Decoding Dedalus: Pale Vampire

Is the mouth south someway? Or the south a mouth? – Stephen Dedalus

This is a post in a series called Decoding Dedalus where I take a passage of Ulysses and  break it down line by line.

The passage below comes from “Proteus,” the third episode of Ulysses. It appears on pages 47-48 in my copy (1990 Vintage International). We’ll be looking at the passage that begins “A side eye…” and ends “… the library counter.” 

In “Proteus,” James Joyce associated the color green with creation. We find green, and by extension creativity, reflected in the seaweed strewn across the strand, in Stephen’s memory of Kevin Egan’s absinthe and, direct from Cock lake, in Stephen’s urine. Thus far on June the sixteenth, Stephen has struggled to exercise his artistic creativity, instead disrupted by the crass Buck Mulligan, the gormless Haines and the calcified Mr. Deasy. Left to his own devices on Sandymount Strand, Stephen is finally stirred to claim his birthright as an Artist:

A side eye at my Hamlet hat. If I were suddenly naked here as I sit? I am not. 
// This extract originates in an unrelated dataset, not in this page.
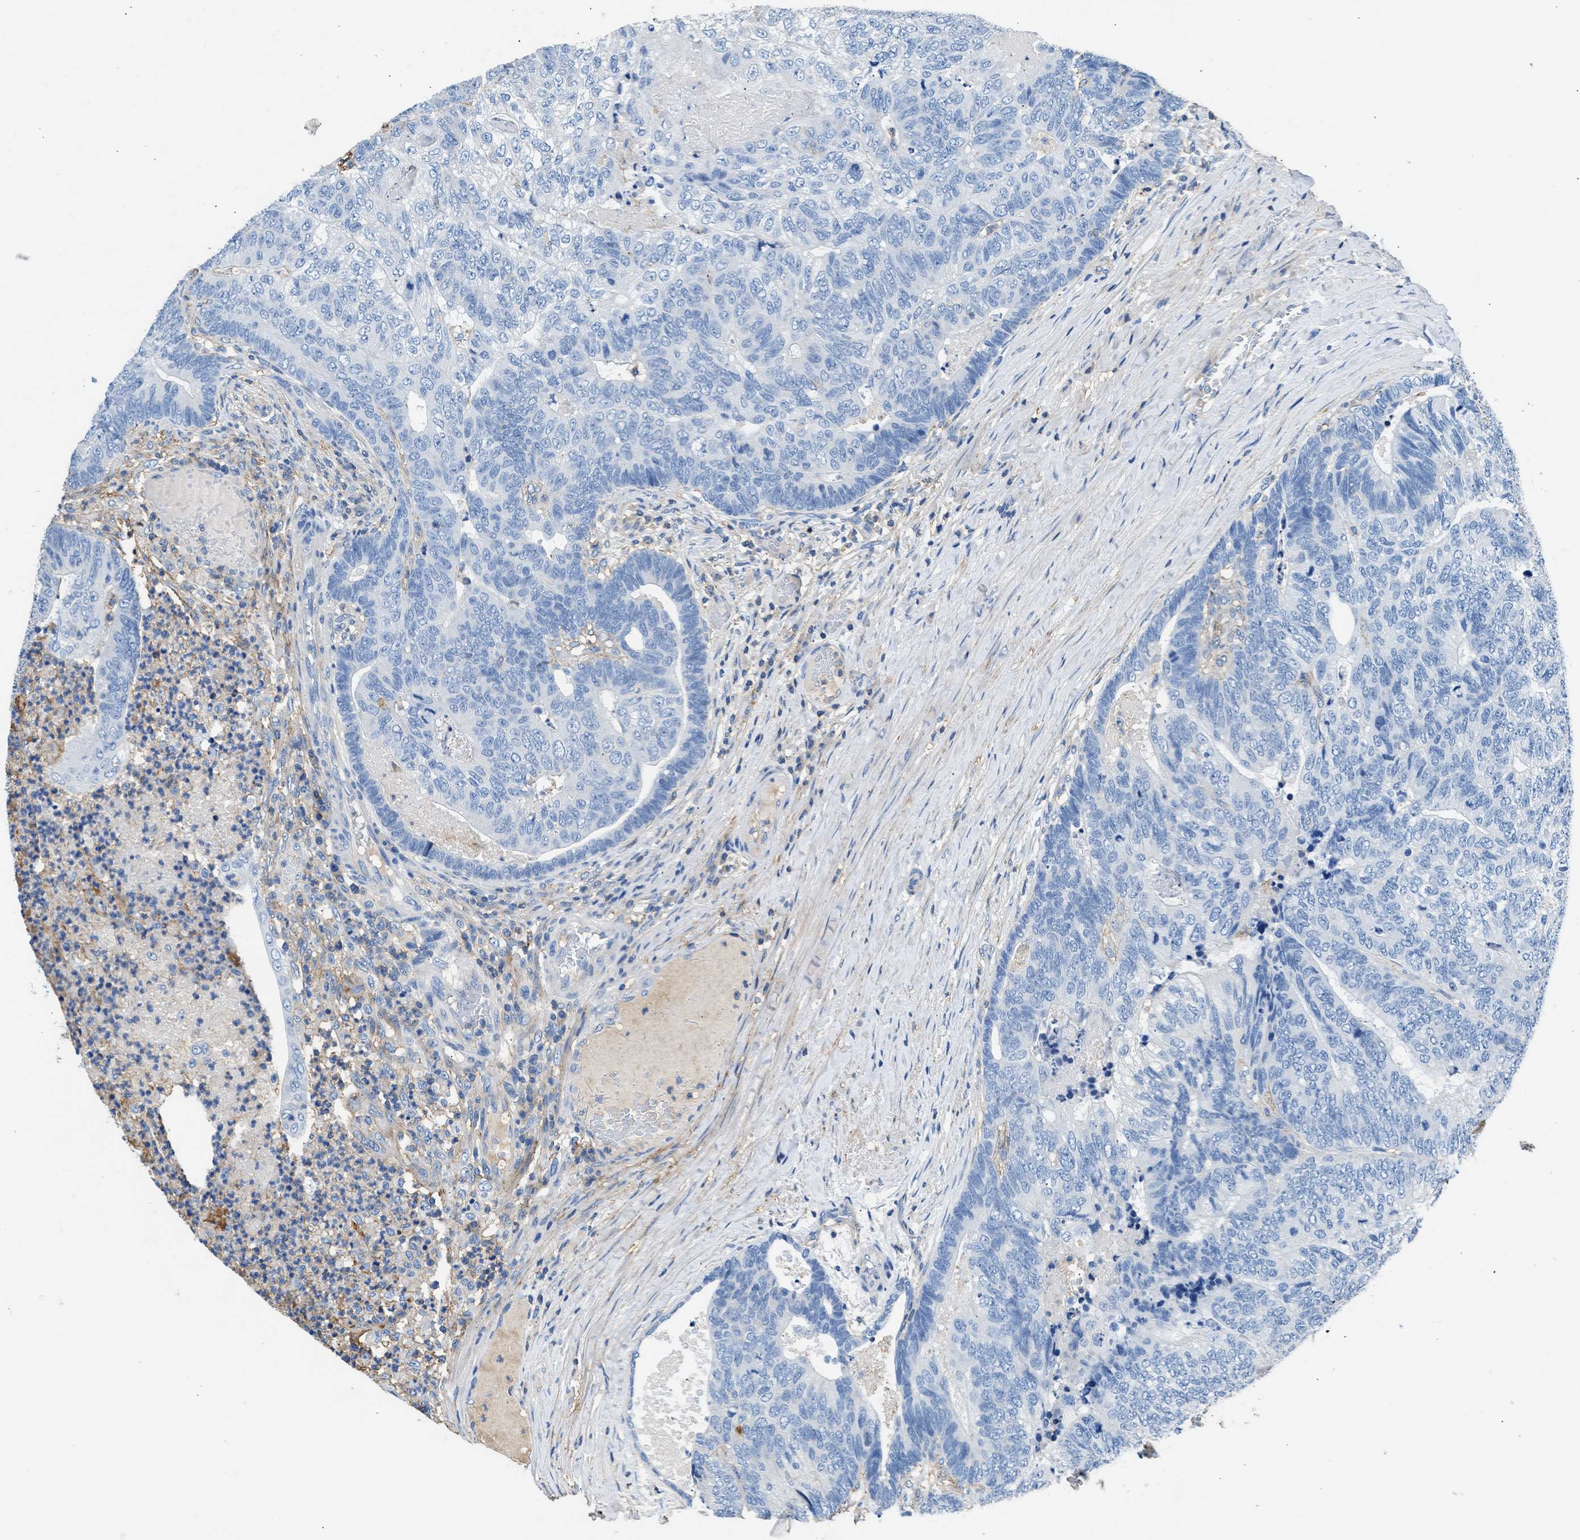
{"staining": {"intensity": "negative", "quantity": "none", "location": "none"}, "tissue": "colorectal cancer", "cell_type": "Tumor cells", "image_type": "cancer", "snomed": [{"axis": "morphology", "description": "Adenocarcinoma, NOS"}, {"axis": "topography", "description": "Colon"}], "caption": "Tumor cells are negative for brown protein staining in colorectal cancer (adenocarcinoma). (Brightfield microscopy of DAB (3,3'-diaminobenzidine) immunohistochemistry at high magnification).", "gene": "KCNQ4", "patient": {"sex": "female", "age": 67}}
As the cocklepickers pass Stephen by, he is first stirred by a different kind of “creative” inspiration. Previously he had let his imagination run wild, imagining the couple to be a pimp and a prostitute scamming the wealthy men of Dublin. Stephen speculates that his Parisian fashion statement has caught the woman’s eye. The Latin Quarter hat has transformed, in accordance with the protean nature of all things found on Sandymount Strand, into a Hamlet hat.  “Latin Quarter hat” is a Mulligan-ism, a phrase used to mock Stephen’s attachment to the trappings of his previous faux-hemian surroundings. Here, Stephen is gaining a bit of agency, at the very least dictating the nickname of his hat. More importantly, he is naming his role in the “story” of his life. He is Hamlet, the aggrieved Prince of Denmark. Usurpers, beware.